Rééducation, golf et pétanque et ciné
Après trois mois de championnat, les Verts font la course en tête. Pardo, lui, a réappris à marcher, courir et frapper dans le ballon sous les ordres de Gérard Forissier, le kiné du club. Entre deux séances de rééducation, outre sa passion pour le cinéma, il initie Thierry Oleksiak au golf du Chambon-sur-Lignon (il est handicap 26) ou Ribar et Gilles à la pétanque. Fin octobre, il obtient le feu vert du service médical stéphanois pour reprendre la compétition. Il dispute deux matches avec l’équipe réserve à Fontainebleau (1-1) et contre Chalon (1-3) aux côtés des Haon, Makita ou encore Moyroud, autre grand blessé stéphanois. Il se sent prêt pour jouer son premier match avec l’équipe de Kasperczak et aider les Verts à remonter en Division 1.

Retour à la compétition
Ce jour tant attendu, il survient le 2 novembre 1985. Saint-Etienne se déplace à Thonon-les-Bains. Au terme d’un match fou ponctué par six buts (3-3), Bernard Pardo démontre qu’il n’a rien perdu de ses qualités. France-Football lui attribue la note maximale de 5, soit celle du meilleur Stéphanois.

Avec un milieu de terrain composé de Peycelon, Pardo, Daniel et Ribar, les Verts semblent avoir trouvé l’équilibre gagnant. Pardo, par sa personnalité et son rôle de patron naturel dans l’axe central de l’entrejeu, impulse une énergie nouvelle.

Les Verts retrouvent la Division1
Au terme de cette saison, les Verts retrouvent la Division 1 deux ans après l’avoir quittée.
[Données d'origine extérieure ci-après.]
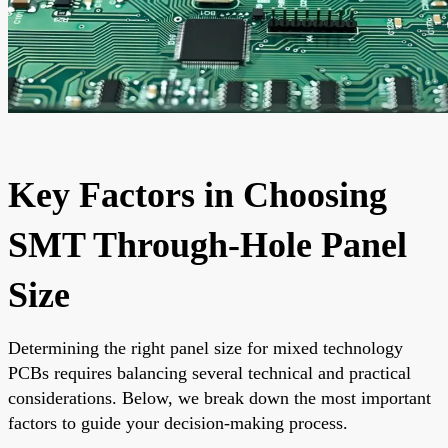
Key Factors in Choosing
SMT Through-Hole Panel
Size
Determining the right panel size for mixed technology
PCBs requires balancing several technical and practical
considerations. Below, we break down the most important
factors to guide your decision-making process.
Pardo se plaît à Saint-Etienne et souhaite poursuivre l’aventure. Mais des problèmes d’ordre personnel le contraignent à changer d’air. Toulon se met sur les rangs pour recruter le milieu stéphanois. Malgré des négociations serrées entre les dirigeants des deux clubs, le 2 mai 1986, un accord intervient. Il quitte donc le Forez un an après son arrivée. L’attaquant toulonnais Alain Bénédet fait le chemin inverse.